Direction => In the multi-agent reinforcement learning abstract, which two environments were used for the experimental evaluations?

Document passage =>
# # # # # # #
Multi-agent Reinforcement Learning (MARL) problems often
require cooperation among agents in order to solve a task. Centralization
and decentralization are two approaches used for cooperation in MARL.
While fully decentralized methods are prone to converge to suboptimal
solutions due to partial observability and nonstationarity, the methods
involving centralization suffer from scalability limitations and lazy agent
problem. Centralized training decentralized execution paradigm brings out
the best of these two approaches; however, centralized training still has
an upper limit of scalability not only for acquired coordination performance
but also for model size and training time. In this work, we adopt the
centralized training with decentralized execution paradigm and investigate
the generalization and transfer capacity of the trained models across variable
number of agents. This capacity is assessed by training variable number of
agents in a specific MARL problem and then performing greedy evaluations with
variable number of agents for each training configuration. Thus, we analyze
the evaluation performance for each combination of agent count for training
versus evaluation. We perform experimental evaluations on predator prey and
traffic junction environments and demonstrate that it is possible to obtain
similar or higher evaluation performance by training with less agents.
# # # # # # #
Dataset entries
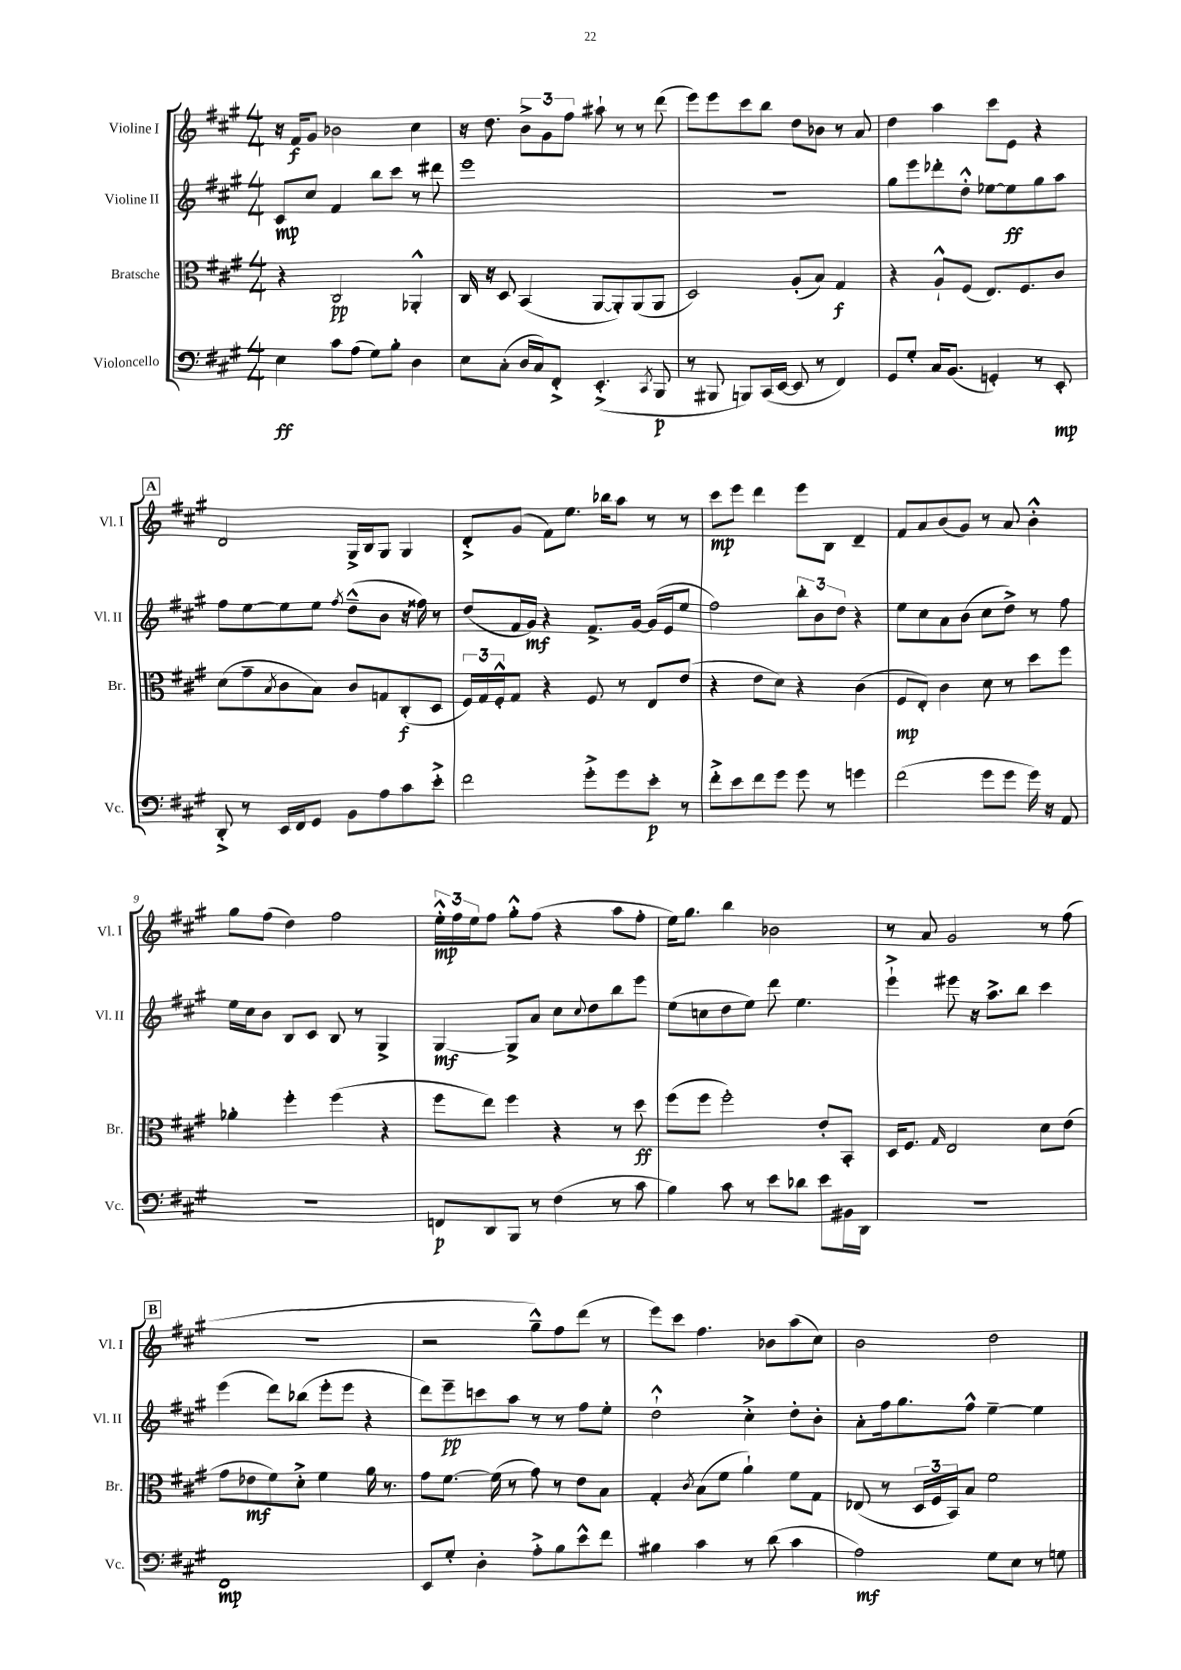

**kern	**kern	**kern	**kern
*staff4	*staff3	*staff2	*staff1
*clefF4	*clefC3	*clefG2	*clefG2
*k[f#c#g#]	*k[f#c#g#]	*k[f#c#g#]	*k[f#c#g#]
*M4/4	*M4/4	*M4/4	*M4/4
4E\	4r	8c#/L	16r
.	.	.	16f#/LK
.	.	8cc#/J	8g#/J
8c#\L	2C#/	4f#/	2b-\
(8A\J	.	.	.
8G#\L)	.	8bb\L	.
8B'\J	.	8ccc#\J	.
4D\	4AA-'^^/	8r	4cc#\
.	.	8ddd#\	.
=	=	=	=
8E\L	16C#/	1eee	16r
.	16r	.	8.dd\
(8C#'\J	8D/	.	.
16D/LL	(4BB/	.	12b^\L
16C#/J)	.	.	.
.	.	.	12g#\
8FF#'^/J	.	.	.
.	.	.	12ff#\J
(4.EE'^/	[8AA/L	.	8aa#`\
.	8AA'/])	.	8r
.	(8AA/	.	8r
8qCC#/	.	.	.
8BBB/	8AA/J	.	(8ddd\
=	=	=	=
8r	2D/)	1r	8eee\L)
8BBB#/	.	.	8eee\
8BBB/L)	.	.	8ccc#\
(16CC#/L	.	.	8bb\J
[16EE/JJ	.	.	.
8EE/]	(8A'/L	.	8dd\L
8r	8B/J)	.	8b-\J
4FF#/)	4G#/	.	8r
.	.	.	8a/
=	=	=	=
8GG#/L	4r	8gg#\L	4dd\
8G#'/J	.	8eee\	.
16C#/LK	8A`^^/L	8ddd-'\	4aa\
(8.BB/J	.	.	.
.	(8F#/J	8dd'^^\J	.
4GG'/)	8.E/L)	[8ee-\L	8ccc#\L
.	.	8ee-\]	8e\J
.	8.F#/	.	.
8r	.	8gg#\	4r
8EE'/	8c#/J	8aa\J	.
=	=	=	=
8DD'^/	(8d\L	8ff#\L	2d/
8r	8g#~\	[8ee\	.
.	8qB/	.	.
16EE/LL	8c#\	8ee\]	.
16FF#/J	.	.	.
8GG#/J	8B\J)	8ee\J	.
.	.	8qff#/	.
8BB\L	8c#/L	(8dd~^^\L	16G#^/LL
.	.	.	16B/J
8A\	8G/	8b\J	8G#/J
8c#\	(8C#'/	16r	4G#/
.	.	16ff##\)	.
8e'^\J	8D/J	8r	.
=	=	=	=
2f#\	24F#/LL)	(8dd/L	8d'^/L
.	24G#/	.	.
.	24F#'^^/J	.	.
.	8G#/J	16f#/L	(8g#/J
.	.	16g#/JJ)	.
.	4r	4r	8f#\L)
.	.	.	8.ee\J
8g#'^\L	8F#/	8.f#^/L	.
.	.	.	16bb-\LK
8g#\	8r	.	8aa\J
.	.	[16g#/Jk	.
8e'\J	8E/L	(16g#/]LL	8r
.	.	16e/J	.
8r	(8e/J	8ee/J	8r
=	=	=	=
8f#'^\L	4r	2ff#\)	8ccc#\L
8e\	.	.	8eee\J
8f#\	8e\L	.	4ddd\
8g#\J	8d\J)	.	.
8g#\	4r	12bb'\L	8eee\L
.	.	12b\	.
8r	.	.	8B\J
.	.	12dd\J	.
4g\	(4c#\	4r	4d~/
=	=	=	=
(2f#\	8F#/L	8ee\L	8f#/L
.	8E'/J)	8cc#\	8a/
.	4c#\	8a\	(8b/
.	.	(8b\J	8g#/J)
8g#\L	8d\	8cc#\L	8r
8g#\J	8r	8dd^\J)	8a/
16g#\)	8dd\L	8r	4b'^^\
16r	.	.	.
8AA/	8ff#\J	8ff#\	.
=	=	=	=
1r	4a-'\	16ee\LL	8gg#\L
.	.	16cc#\J	.
.	.	8b\J	(8ff#\J
.	4ff#'\	8B/L	4dd\)
.	.	8c#/J	.
.	(4ff#\	8B/	2ff#\
.	.	8r	.
.	4r	4G#^/	.
=	=	=	=
8FF/L	8ff#\L	[4G#/	24ee'^^\LL
.	.	.	24ff#\
.	.	.	24ee\J
8DD/	8ee\J)	.	8ff#\J
8BBB/J	4ff#\	8G#^/]L	8gg#'^^\L
8r	.	8a/J	(8ff#\J
(4F#\	4r	8cc#\L	4r
.	.	8qqcc#/	.
.	.	8dd\	.
8r	8r	8bb\	8aa\L
8c#\	8dd\	8eee\J	8ff#'\J
=	=	=	=
4B\)	(8ff#\L	(8ee\L	16ee\LK)
.	.	.	8.gg#\J
.	8ff#\J	8cc\	.
8c#\	2ff#'\)	8dd\	4bb\
8r	.	8ee\J)	.
8e\L	.	8ddd\	2b-\
8d-\J	.	4.ee\	.
8e\L	8e'/L	.	.
16BB#\L	8BB'/J	.	.
16DD\JJ	.	.	.
=	=	=	=
1r	16D/LK	4eee`^\	8r
.	8.F#/J	.	.
.	.	.	8a/
.	16qqG#/	.	.
.	2E/	8eee#\	2g#/
.	.	16r	.
.	.	8.aa^\L	.
.	.	8bb\J	.
.	8d\L	4ccc#\	8r
.	(8e\J	.	(8ff#\
=	=	=	=
1FF#	8g#\L	(4eee\	1r
.	8e-\	.	.
.	8f#\)	8ddd\L)	.
.	8d'^\J	(8bb-\J	.
.	4f#\	8eee'\L	.
.	.	8eee\J	.
.	16a\	4r	.
.	8.r	.	.
=	=	=	=
8EE/L	8g#\L	8ddd\L)	2r
8G#'/J	[8.f#\J	8eee~\	.
4D'\	.	8ccc\	.
.	(16f#\]	.	.
.	8r	8aa\J	.
8A'^\L	8g#\)	8r	8gg#~^^\L)
8B\	8r	8r	8ff#\
8e^^\	8e\L	8ff#\L	(8ddd\J
8f#\J	8B\J	8ee'\J	8r
=	=	=	=
4B#\	4G#'/	2dd`^^\	8eee\L)
.	.	.	8ccc#\J
.	8qc#/	.	.
4c#\	(8B\L	.	4.ff#\
.	8f#\J	.	.
8r	4a`\)	4cc#'^\	.
(8d\	.	.	8b-\L
4c#\	8f#\L	8dd'\L	(8aa\
.	8G#\J	8b'\J	8cc#\J)
=	=	=	=
2A\)	(8E-/	8a'\L	2b\
.	8r	16ff#\k	.
.	.	8.gg#\	.
.	24D/LL	.	.
.	24F#/	.	.
.	24BB/J)	.	.
.	8B/J	8ff#^^\J	.
8G#\L	2f#\	[4ee~\	2dd\
8E\J	.	.	.
8r	.	4ee\]	.
8G\	.	.	.
==	==	==	==
*-	*-	*-	*-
# # # # # # #
Result of the exercise => Predator prey and traffic junction.